College of Pharmacy, Sahmyook University, Seoul 01795, Republic of Korea.
College of Pharmacy, Sahmyook University, Seoul 01795, Republic of Korea.
Int J Pharm. 2024 Aug 15;661:124407. doi: 10.1016/j.ijpharm.2024.124407. Epub 2024 Jun 30.
This study aimed to develop a 3D-printed fixed-dose combination tablet featuring differential release of two drugs using double-melt extrusion (DME). The hot-melt extrusion (HME) process was divided into two steps to manufacture a single filament containing the two drugs. In Step I, a sustained-release matrix of acetaminophen (AAP) was obtained through HME at 190 °C using Eudragit® S100, a pH-dependent polymer with a high glass transition temperature. In Step II, a filament containing both sustained-release AAP from Step I and solubilized ibuprofen (IBF) was fabricated via HME at 110 °C using a mixture of hydroxy propyl cellulose (HPC-LF) and Eudragit® EPO, whose glass transition temperatures make them suitable for use in a 3D printer. A filament manufactured using DME was used to produce a cylindrical 3D-printed fixed-dose combination tablet with a diameter and height of 9 mm. To evaluate the release characteristics of the manufactured filament and 3D-printed tablet, dissolution tests were conducted for 10 h under simulated gastrointestinal tract conditions using the pH jump method with the United States Pharmacopeia apparatus II paddle method at 37 ± 0.5 °C and 50 rpm. Dissolution tests confirmed that both the sustained-release and solubilized forms of AAP and IBF within the filament and 3D-printed tablet exhibited distinct drug-release behaviors. The physicochemical properties of the filament and 3D-printed tablet were confirmed by thermogravimetric analysis, differential scanning calorimetry, powder X-ray diffraction, and Fourier-transform infrared spectroscopy. HME transforms crystalline drugs into amorphous forms, demonstrating their physicochemical stability. Scanning electron microscopy and confocal laser scanning microscopy indicated the presence of sustained AAP granules within the filament, confirming that the drugs were independently separated within the filament and 3D-printed tablets. Finally, sustained-release AAP and solubilized IBF were independently incorporated into the filaments using DME technology. Therefore, a dual-release 3D-printed fixed-dose combination was prepared using the proposed filament.

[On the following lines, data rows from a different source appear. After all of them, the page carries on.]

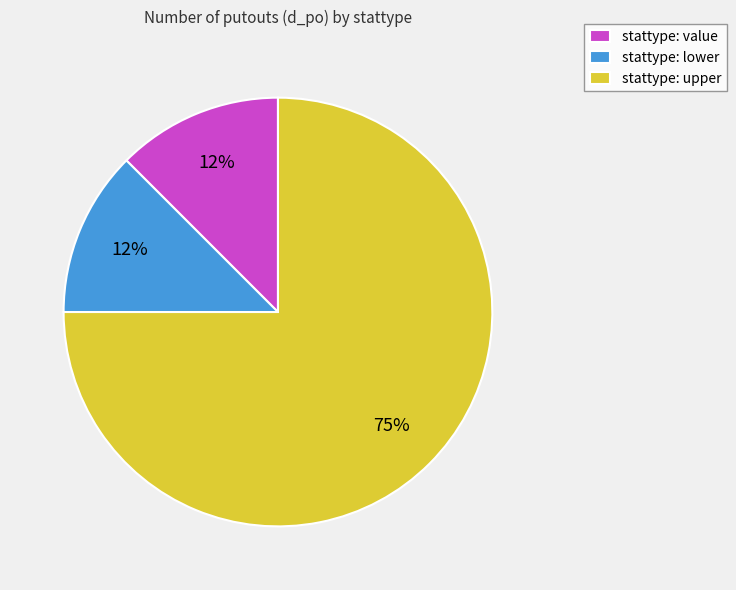

Which has a higher value, stattype: upper or stattype: lower?

stattype: upper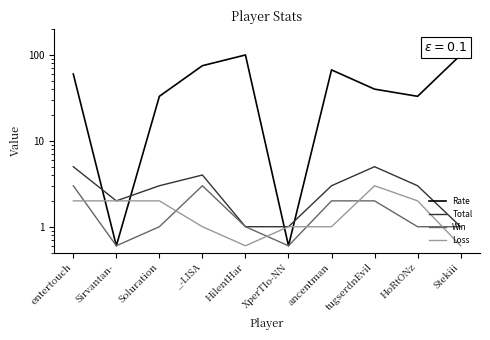

How many data points in Loss are above 2?

1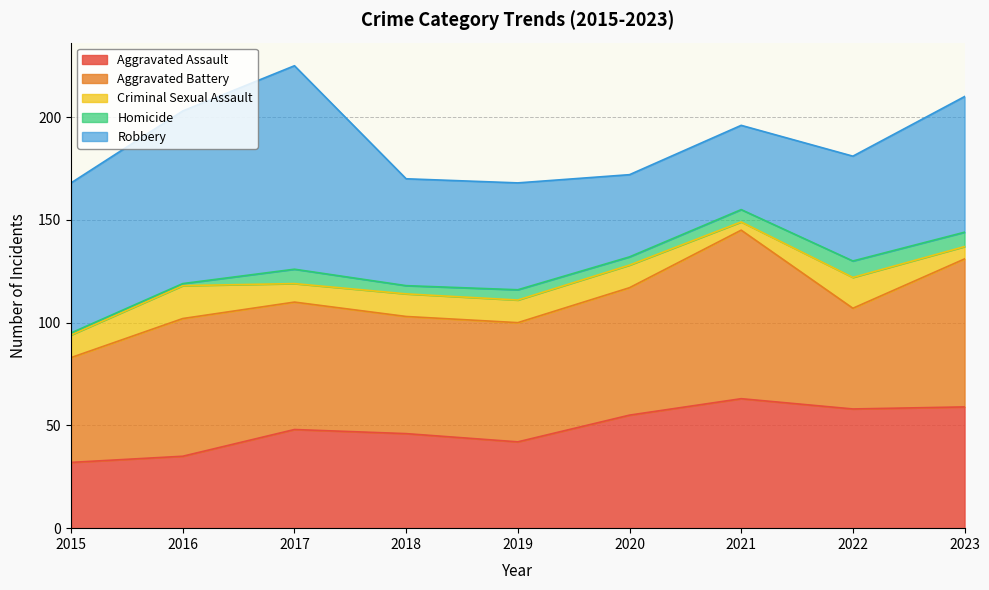

The value of Criminal Sexual Assault at 2023 is 2. True or false?

False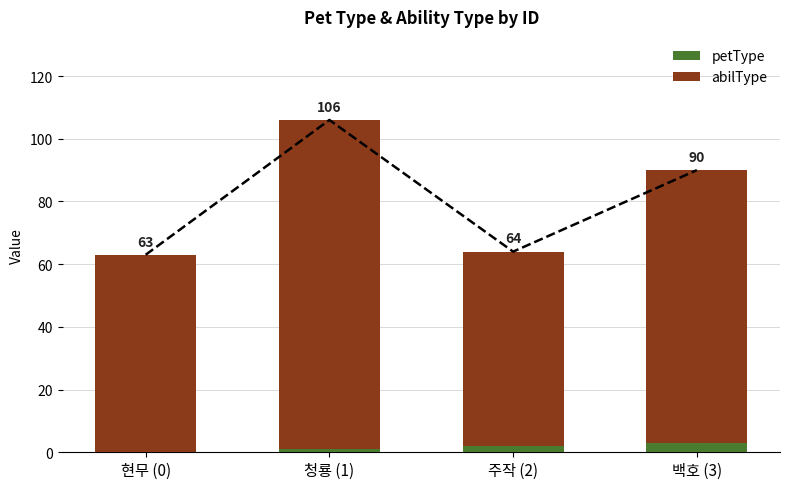

The abilType series shows 34 at 주작 (2). True or false?

False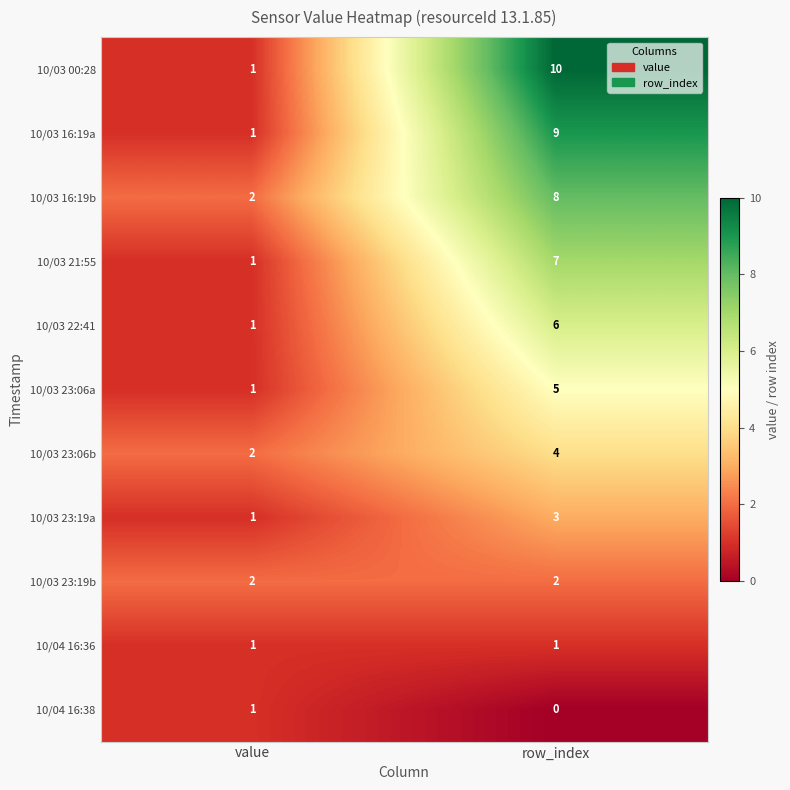

Which category has the lowest value across all series?

row_index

本研究旨在开发一种使用双熔融挤出(DME)实现两种药物差速释放的 3D 打印固定剂量组合片剂。热熔挤出(HME)过程分为两步,以制造含有两种药物的单根长丝。在第一步中,通过在 190°C 下使用具有高玻璃化转变温度的 pH 依赖性聚合物 Eudragit® S100 进行 HME,获得了乙酰氨基酚(AAP)的缓释基质。在第二步中,通过在 110°C 下使用羟丙基纤维素(HPC-LF)和 Eudragit® EPO 的混合物进行 HME,制造出含有来自第一步的缓释 AAP 和溶解布洛芬(IBF)的长丝,Eudragit® EPO 的玻璃化转变温度使其适合用于 3D 打印机。使用 DME 制造的长丝用于生产直径和高度均为 9mm 的圆柱形 3D 打印固定剂量组合片剂。为了评估所制造的长丝和 3D 打印片剂的释放特性,使用美国药典仪器 II 桨法在 37±0.5°C 和 50rpm 下进行 pH 跳跃法模拟胃肠道条件下进行了 10 小时的溶解试验。溶解试验证实,长丝和 3D 打印片剂内的 AAP 和 IBF 的缓释和溶解形式均表现出明显的药物释放行为。通过热重分析、差示扫描量热法、粉末 X 射线衍射和傅里叶变换红外光谱法确认了长丝和 3D 打印片剂的物理化学性质。热熔挤出将结晶药物转化为无定形形式,证明了它们的物理化学稳定性。扫描电子显微镜和共聚焦激光扫描显微镜表明,长丝内存在缓释 AAP 颗粒,证实药物在长丝和 3D 打印片剂内独立分离。最后,使用 DME 技术将缓释 AAP 和溶解 IBF 分别掺入长丝中。因此,使用提出的长丝制备了一种双释放 3D 打印固定剂量组合。